A sociedade não é justa, o Direito não faz justiça a não ser que o sujeito de direito tenha dinheiro e seja preferencialmente branco. Os dizeres de uma sociedade ideal não a faz ideal nem tampouco os dizeres de justiça tornam-na mais justa. Assim é comum nos depararmos com homens brancos e ricos que cometem crimes e têm o direito de esperar a prisão em liberdade até o trânsito em julgado das ações que correm contra eles, mas a mesma “sorte” não acompanha o homem preto, pobre, vindo das periferias que deverá encarar o ódio social daqueles que clamam por “justiça”.
Desta feita, tem-se o exemplo do presidente Lula, que ao responder ao processo da Lava a Jato, foi preso antes do trânsito em julgado de sua ação, à época, o STF até discutiu a possibilidade da alteração da interpretação da lei, alterando da terceira instância para a segunda o início da prisão, mesmo ainda cabendo recursos que poderiam trazer liberdade aos condenados. Tudo isso aconteceu por um fato: Lula não é recebido pelas elites, elas não o enxergam como um dos seus pares. Nordestino, retirante, metalúrgico… pobre! Aquele que recebeu o seu primeiro diploma quando se tornou presidente da república. Nunca foi bem-visto e, na primeira oportunidade, criminalizaram-no por algo que nunca provaram que o alegado, de fato, tinha ocorrido. Lula foi levado ao cárcere sem um processo legal transitado em julgado por ter sido sentenciado como pobre, nordestino e analfabeto, refletindo, portanto, o que é o Direito e para quem é o Direito.
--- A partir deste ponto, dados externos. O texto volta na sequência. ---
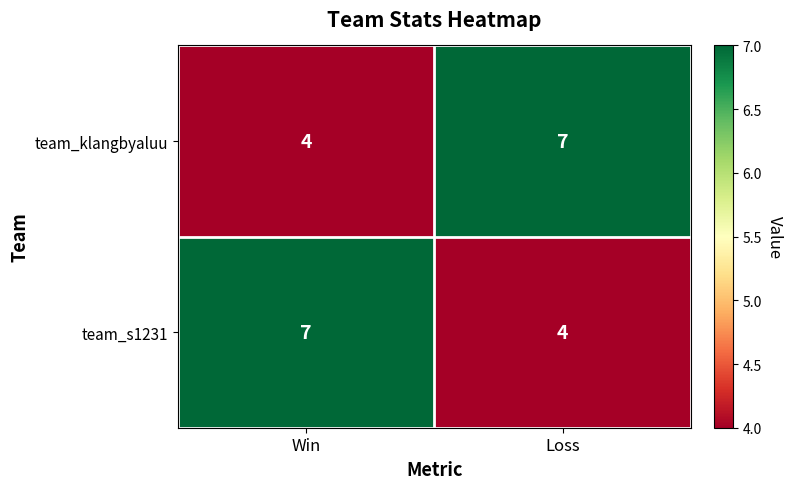

At Win, list the series in order from smallest to largest.

team_klangbyaluu, team_s1231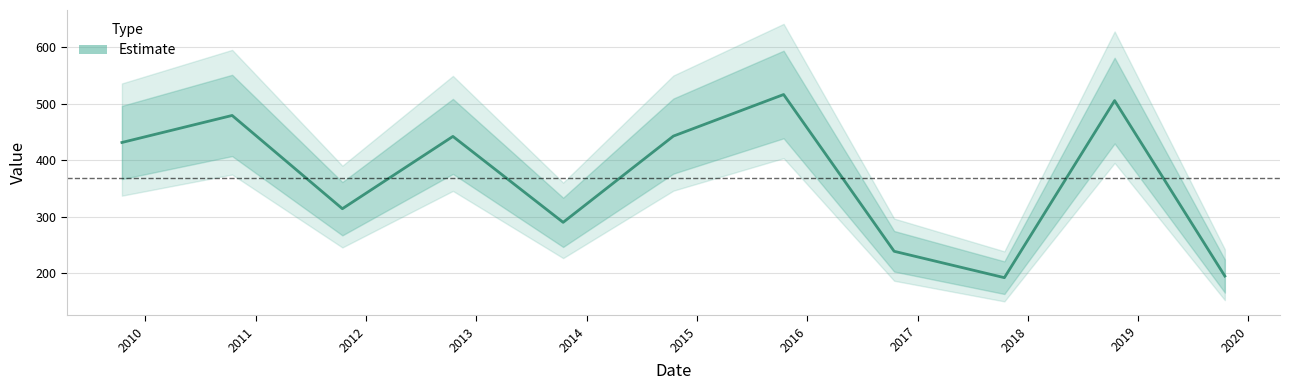

What is the label of the 6th point from the right?

2014-10-15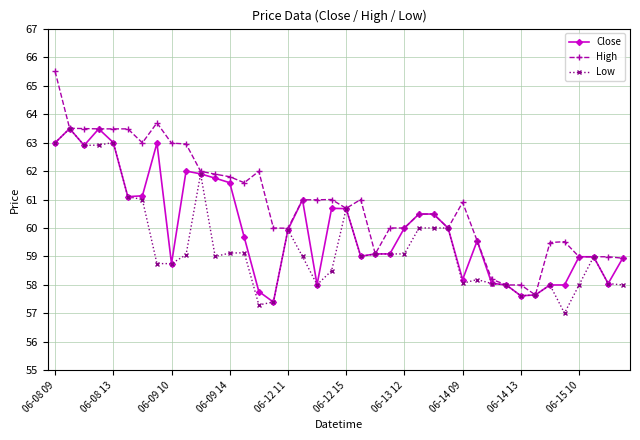

What is the smallest value displayed?

57.0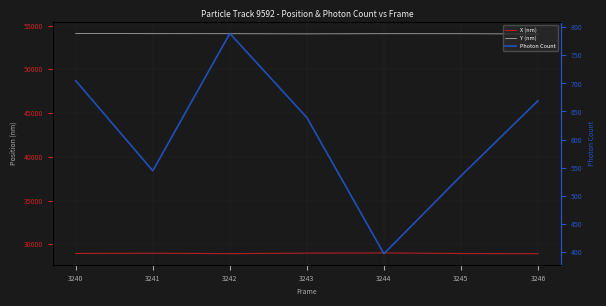

How many values in the Y (nm) series are below 54068?

3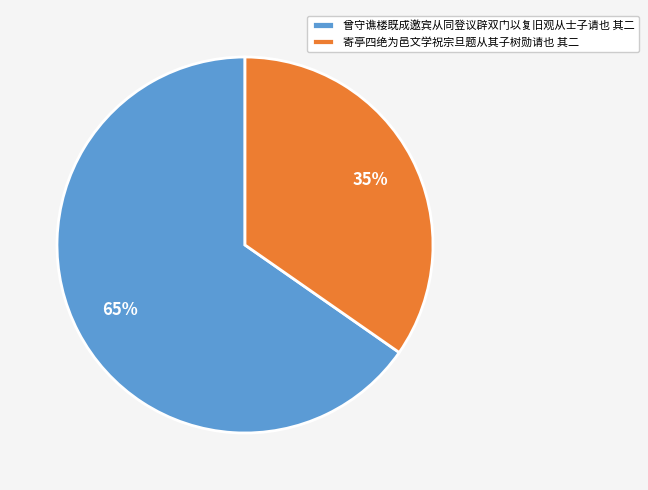

How many segments does this pie chart have?

2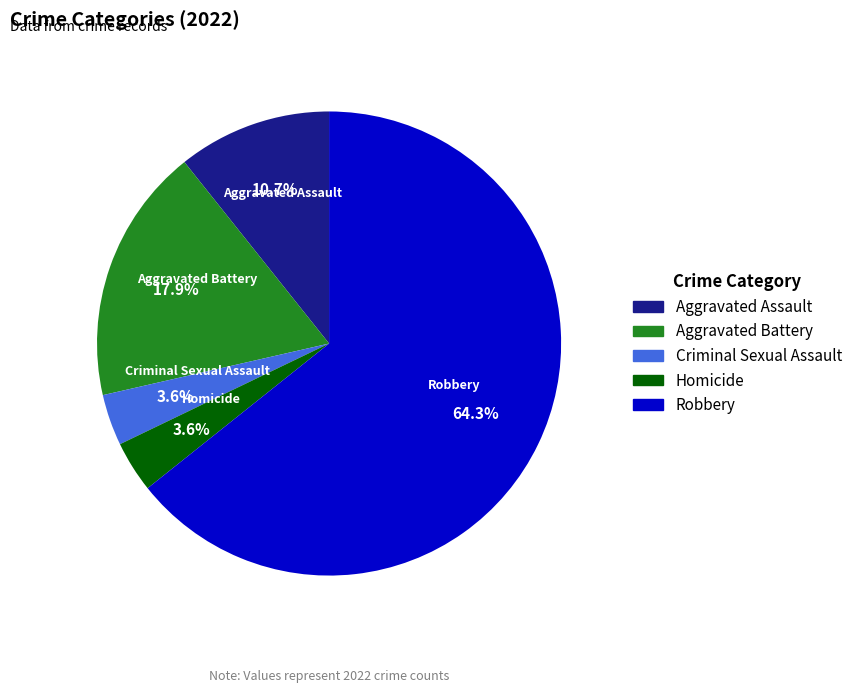

The Aggravated Battery slice represents 7% of the pie. True or false?

False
Bolsonaro é caso diverso, goste ou não, ele tem curso superior em Educação Física e foi abraçado, até certo ponto, pela elite brasileira que achou puerilmente de controlá-lo. Ledo engano! Contudo, ele consegue transitar livre dos preconceitos brasileiros por ser rico e branco. Desta feita, o Direito é para ele e, quando enojados nos deparamos com a sordidez de suas ações, esbarramos no devido processo legal, na presunção de inocência, na paridade de armas e em todos os fundamentos do processo penal que é negado a milhões de cidadãos. Infelizmente, bandido tem cor, tem classe social e, pasmem, tem nome! Além do mais tem que morrer…
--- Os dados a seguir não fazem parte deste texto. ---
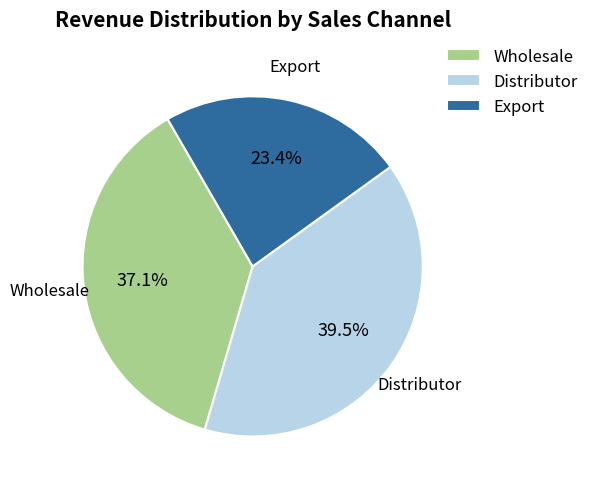

Is Distributor the majority of the pie?

No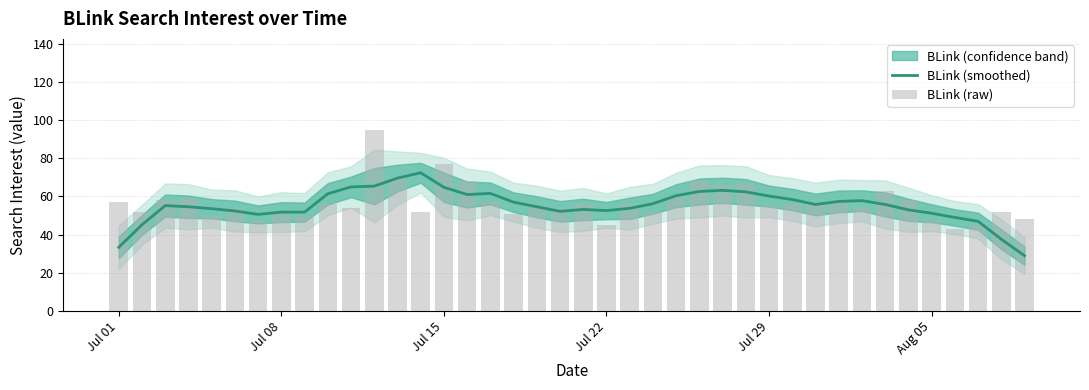

How many data points in BLink (raw) are less than 56?

20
Assim sendo, Bolsonaro será preso, mas não por ter disseminado o não uso de máscaras na pandemia e ajudado inflar o número de vítimas pelo vírus letal, não será preso pelos casos sistemáticos de corrupção em seu governo (ainda que investigado por isso, pode-se até ser a desculpa pelo cárcere vindouro).
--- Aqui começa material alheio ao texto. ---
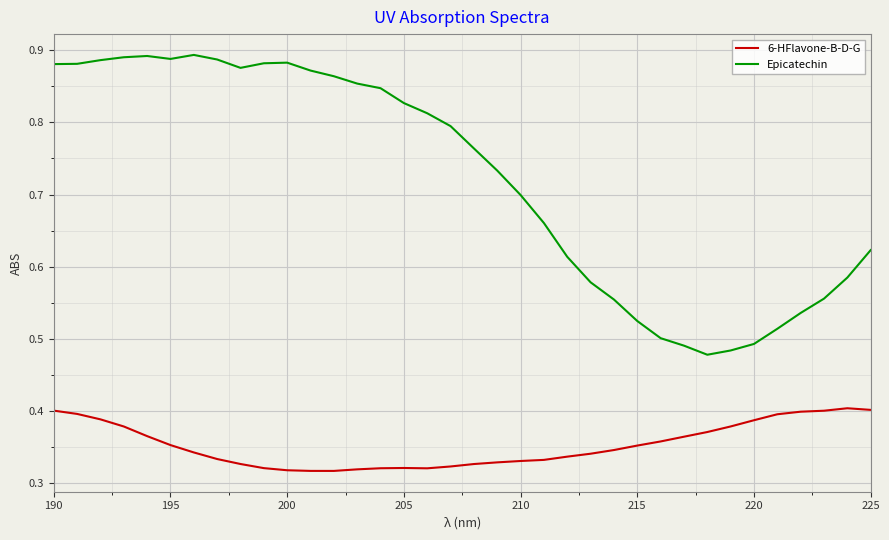

Rank the series by their maximum value, from lowest to highest.

6-HFlavone-B-D-G, Epicatechin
Sim, será preso pelos inimigos que fez na elite; pela afronta que seu governo representou aos seus pares; pela sede de poder cega e absoluta que, inclusive, visava à morte ou à prisão de seus antagonistas. O dissabor de sua truculência tem um caminho final que ele traçou, imperdoável, sem anistia, mas com as reverências do respeito ao Direito e à democracia, não será preso como um qualquer, será respeitado o devido processo legal, o trânsito em julgado e as benesses do Direito burguês para a burguesia serão dadas a ele.